§ **What to do**:
Leave out the pictures and copy the remaining records exactly.

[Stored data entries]

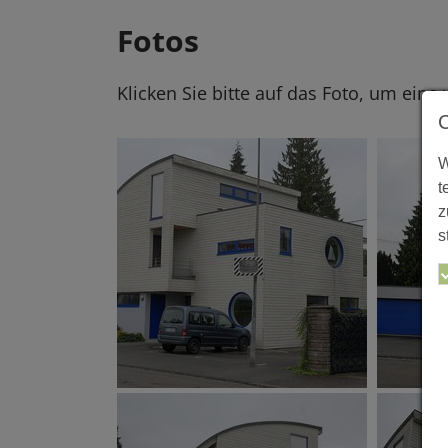
Fotos
Klicken Sie bitte auf das Foto, um eine
W
t
z
s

§ **Result**:
Fotos
Klicken Sie bitte auf das Foto, um eine
W
t
z
s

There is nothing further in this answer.